1997 Winner Bart Barton

1997 Winner: Bart Barton

The man from Cumberland Furnace, Tennessee, survived the heat of the Hemingway Look-Alike competition and the steamy sidewalks outside Sloppy Joe’s Bar to become the coolest guy of all in 1997 when he won.
            
Born in Hart, Michigan, on April 1, 1934, Bart later worked with the Michigan State Police for ten years. Considering the always risky business of police work, Bart’s wife often pleaded, “You know, you’re going to get shot or something.”
 
Bart agreed, although he thought his likely demise on the job would be in a high-speed auto accident.
 
“I just loved to ride in those hot cars we had,” he said with all the bravado of a NASCAR throttle jockey.
 
The Bartons moved to Clearwater, Florida, when Bart switched careers to State Farm Insurance, adjusting claims in a bi-coastal barrage of the Sunshine State from Tampa to Daytona to West Palm Beach. He never forgot his first trip down through the Keys on the Old Overseas Highway.
 
“The lanes on the Seven Mile Bridge were only ten feet wide with no shoulders, and I had an eight-foot, tag-along trailer. That didn’t leave much space on that very narrow, two-lane road―and then you’d meet a tractor-trailer truck coming straight at you in the middle of the bridge.
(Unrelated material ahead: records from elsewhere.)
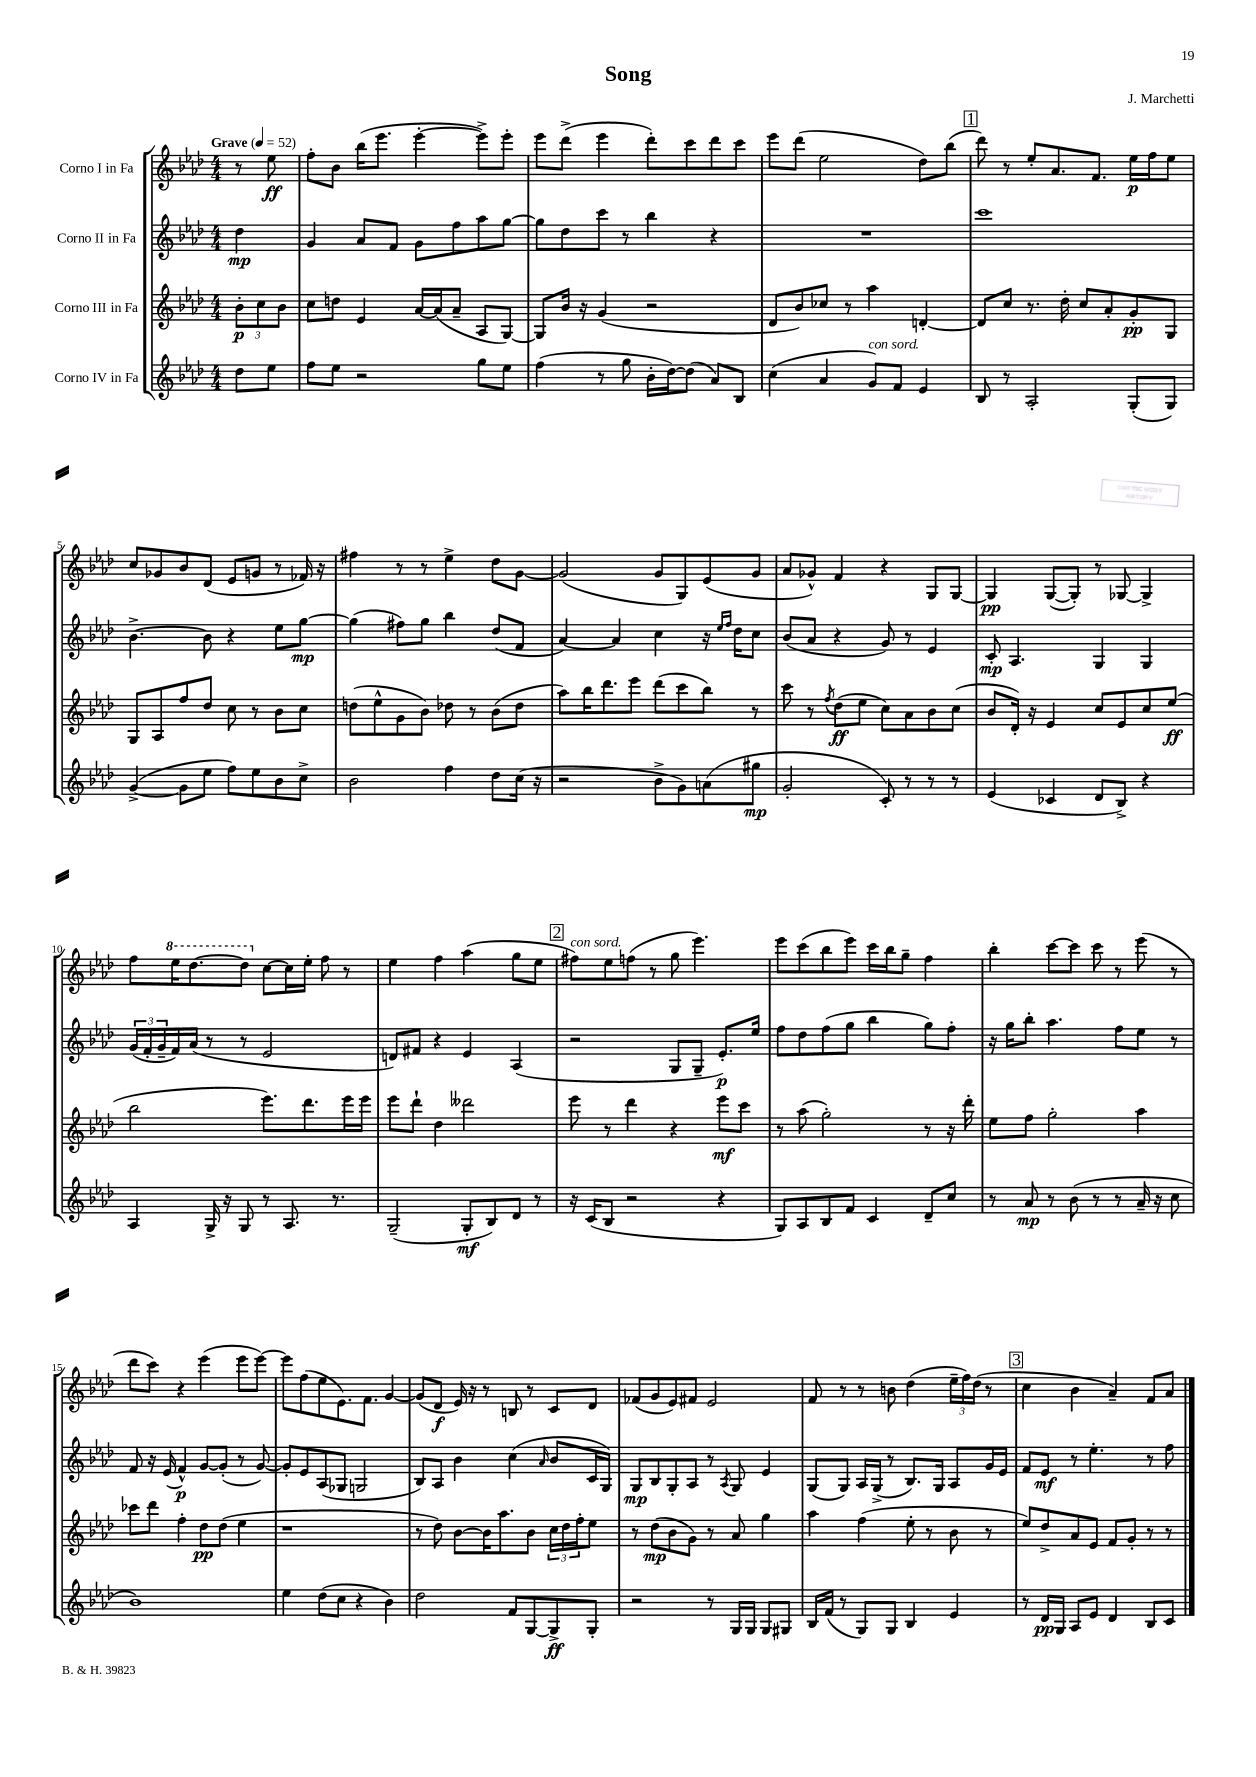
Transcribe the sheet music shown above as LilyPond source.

\header { title = "Song" composer = "J. Marchetti" }
<<
\new StaffGroup <<
\new Staff = "s0" \with { instrumentName = "Corno I in Fa" } {
    \clef treble \key aes \major \numericTimeSignature \time 4/4 \partial 4 \tempo "Grave" 4 = 52
    r8 ees''8\ff |
    f''8-. bes'8 bes''16( ees'''8. ees'''4~-. ees'''8->) ees'''8-. |
    ees'''8 des'''8->( ees'''4 des'''8-.) c'''8 des'''8 c'''8 |
    ees'''8 des'''8( ees''2 des''8) bes''8( |
    \mark \markup { \box "1" } des'''8) r8 ees''8-. aes'8. f'8. ees''16\p f''16 ees''8 |
    c''8 ges'8 bes'8 des'8( ees'8 g'8 r8 fes'16) r16 |
    fis''4 r8 r8 ees''4-> des''8 g'8~ |
    g'2( g'8 g8) ees'8( g'8 |
    aes'8 ges'8-^) f'4 r4 g8 g8~ |
    g4\pp g8~( g8-.) r8 ges8~ ges4-> |
    f''8 \ottava #1 ees'''16 des'''8.~ des'''8 \ottava #0 c''8~ c''16 ees''16-. f''8 r8 |
    ees''4 f''4 aes''4( g''8 ees''8 |
    \mark \markup { \box "2" } fis''8^\markup { \italic "con sord." }) ees''8 f''8( r8 g''8 ees'''4.) |
    ees'''8 c'''8( bes''8 ees'''8) c'''16 bes''16 g''8-- f''4 |
    bes''4-. c'''8~ c'''8 c'''8 r8 ees'''8( r8 |
    des'''8 c'''8) r4 ees'''4( ees'''8 ees'''8~) |
    ees'''8 f''8( ees''8 ees'8.) f'8. g'4~ |
    g'8( des'8\f ees'16) r16 r8 b8 r8 c'8 des'8 |
    fes'8( g'8 ees'8) fis'8 ees'2 |
    f'8 r8 r8 b'8 des''4( \tuplet 3/2 { ees''16-- f''16) des''16( } r8 |
    \mark \markup { \box "3" } c''4 bes'4 aes'4--) f'8 aes'8 \bar "|." |
}
\new Staff = "s1" \with { instrumentName = "Corno II in Fa" } {
    \clef treble \key aes \major \numericTimeSignature \time 4/4 \partial 4
    des''4\mp |
    g'4 aes'8 f'8 g'8 f''8 aes''8 g''8~ |
    g''8 des''8 c'''8 r8 bes''4 r4 |
    R1 |
    \mark \markup { \box "1" } c'''1 |
    bes'4.~-> bes'8 r4 ees''8 g''8~\mp |
    g''4( fis''8) g''8 bes''4 des''8( f'8 |
    aes'4~) aes'4 c''4 r16 \grace { ees''16 f''16 } des''16 c''8 |
    bes'8( aes'8 r4 g'8) r8 ees'4 |
    c'8-.\mp aes4. g4 g4 |
    \tuplet 3/2 { g'16( f'16-. g'16-- } f'16) aes'16( r8 r8 ees'2 |
    d'8) fis'8 r4 ees'4 aes4( |
    \mark \markup { \box "2" } r2 g8 g8-- ees'8.-.\p) ees''16 |
    f''8 des''8 f''8( g''8 bes''4 g''8) f''8-. |
    r16 g''16 bes''8-. aes''4. f''8 ees''8 r8 |
    f'8 r16 ees'16( f'4-^\p) g'8~ g'8-.( r8 g'8~) |
    g'8-. ees'8 aes8( ges8 g2 |
    bes8) aes8 bes'4 c''4( \grace { aes'16 } bes'8 c'16 g16) |
    g8\mp bes8 g8-. aes8 r8 \acciaccatura { aes8 } g8 ees'4 |
    g8( g8) aes16 g16->( r8 bes8.) g16 aes8 g'16 ees'16 |
    \mark \markup { \box "3" } f'8 ees'8\mf r8 ees''4.-. r8 f''8 \bar "|." |
}
\new Staff = "s2" \with { instrumentName = "Corno III in Fa" } {
    \clef treble \key aes \major \numericTimeSignature \time 4/4 \partial 4
    \tuplet 3/2 { bes'8-.\p c''8 bes'8 } |
    c''8 d''8 ees'4 aes'16~ aes'16( aes'8-- aes8 g8~) |
    g8 bes'16 r16 g'4( r2 |
    des'8 bes'8) ces''8 r8 aes''4 d'4~-. |
    \mark \markup { \box "1" } d'8 c''8 r8. des''16-. c''8 aes'8-. g'8-.\pp g8 |
    g8 aes8 f''8 des''8 c''8 r8 bes'8 c''8 |
    d''8( ees''8-^ g'8 bes'8) des''8 r8 bes'8( des''8 |
    aes''8) bes''16 des'''8. ees'''8 des'''8( c'''8 bes''8) r8 |
    c'''8 r8 \acciaccatura { f''8 } des''8\ff( ees''8 c''8) aes'8 bes'8 c''8( |
    bes'8 des'16-.) r16 ees'4 c''8 ees'8 c''8 ees''8\ff( |
    bes''2 ees'''8.) des'''8. ees'''16 ees'''16 |
    ees'''8 des'''8-! des''4 deses'''2 |
    \mark \markup { \box "2" } ees'''8 r8 des'''4 r4 ees'''8\mf c'''8 |
    r8 aes''8( g''2-.) r8 r16 des'''16-. |
    ees''8 f''8 g''2-. aes''4 |
    ces'''8 des'''8 f''4-. des''8\pp des''8( ees''4 |
    r1 |
    r8 des''8) bes'8~ bes'16 aes''8. bes'8 \tuplet 3/2 { c''16 des''16 f''16-. } ees''8 |
    r8 des''8\mp( bes'8 g'8) r8 aes'8 g''4 |
    aes''4 f''4( ees''8-. r8 bes'8 r8 |
    \mark \markup { \box "3" } ees''8) des''8-> aes'8 ees'8 f'8 g'8-. r8 r8 \bar "|." |
}
\new Staff = "s3" \with { instrumentName = "Corno IV in Fa" } {
    \clef treble \key aes \major \numericTimeSignature \time 4/4 \partial 4
    des''8 ees''8 |
    f''8 ees''8 r2 g''8 ees''8 |
    f''4( r8 g''8 bes'16-. des''16~) des''8( aes'8) bes8 |
    c''4( aes'4 g'8^\markup { \italic "con sord." }) f'8 ees'4 |
    \mark \markup { \box "1" } bes8 r8 aes2-. g8-.( g8) |
    g'4~->( g'8 ees''8 f''8) ees''8 bes'8 c''8-> |
    bes'2 f''4 des''8 c''16( r16 |
    r2 bes'8-> g'8) a'8( gis''8\mp |
    g'2-. c'8-.) r8 r8 r8 |
    ees'4( ces'4 des'8 bes8->) r4 |
    aes4 g16-> r16 g8 r8 aes8. r8. |
    g2--( g8-.\mf bes8) des'8 r8 |
    \mark \markup { \box "2" } r16 c'16( bes8 r2 r4 |
    g8) aes8 bes8 f'8 c'4 des'8-- c''8 |
    r8 aes'8\mp r8 bes'8( r8 r8 aes'16-- r16 c''8 |
    bes'1) |
    ees''4 des''8( c''8 r4 bes'4) |
    des''2 f'8 g8~ g8->\ff g8-. |
    r2 r8 g16 g16 g8 gis8 |
    bes16 f'16( r8 g8) g8 bes4 ees'4 |
    \mark \markup { \box "3" } r8 des'16\pp g16 aes8 ees'8 des'4 bes8 c'8 \bar "|." |
}
>>
>>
The bridges Henry Flagler built almost 100 years ago for his Overseas Railroad―once called Flagler’s Folly―have been widened or supplanted. Key West has changed, too.
 
Bart recalls his first trip here in 1958.
 
“Back then, you could shoot a cannonball down Duval Street at noon and not hit a soul. Stores were empty, and nothing was in too good a shape.”
 
Bart also enjoyed a bird’s-eye perspective of the area, flying passengers out of Miami in a single-engine Cessna 172.
 
“We’d be over the ocean, and someone would say, ‘Look at that beautiful island. Can we see it any better?”
 
The accommodating aviator would bank the plane sharply, plunge down to 50 feet above the water, then skim the beach for the passengers, who began to have second thoughts about this aerial extravaganza. It’s not known if he had many repeat customers on Air Barton.
 
His nephew, Mike Osborne, finally prodded his uncle into the look-alike contest, predicting, “You’re a shoo-in. You look just like Ernest Hemingway.”
 
Bart entered.
 
After six years, he won.

“It wasn’t exactly a shoo-in.”
 
Unlike many other wannabes, winning wasn’t a life-or-death deal for him. “I enjoyed being there so much that I seldom ever thought about it that much. I was never really that disappointed when I didn’t win. I didn’t feel hurt or crushed or anything. I just liked the camaraderie with the guys and the general purpose of the whole thing; raising scholarship money and being part of it every year.”
 
Bart retired in 2001. He and his wife Cynthia, also known as the Tennessee Twosome, now spend more time traveling the back roads of America in an RV than they do at their Cumberland Furnace home on the banks of Big Barton’s Creek.

But wherever he goes, the 1997 Papa hears the same thing;  “Have you ever been told you look like Ernest Hemingway?”
 
Well, a white-bearded panel  of Papa judges told him so in 1997. It doesn’t get any better than that.
 
“The thing that amazes me most is the number of young people who come up and tell me that. I think Hemingway is coming back into favor with the younger generation.”
 
Bart scratches that famous-looking beard and ponders aloud.
 
“I wonder what Ernest Hemingway would think about all this?”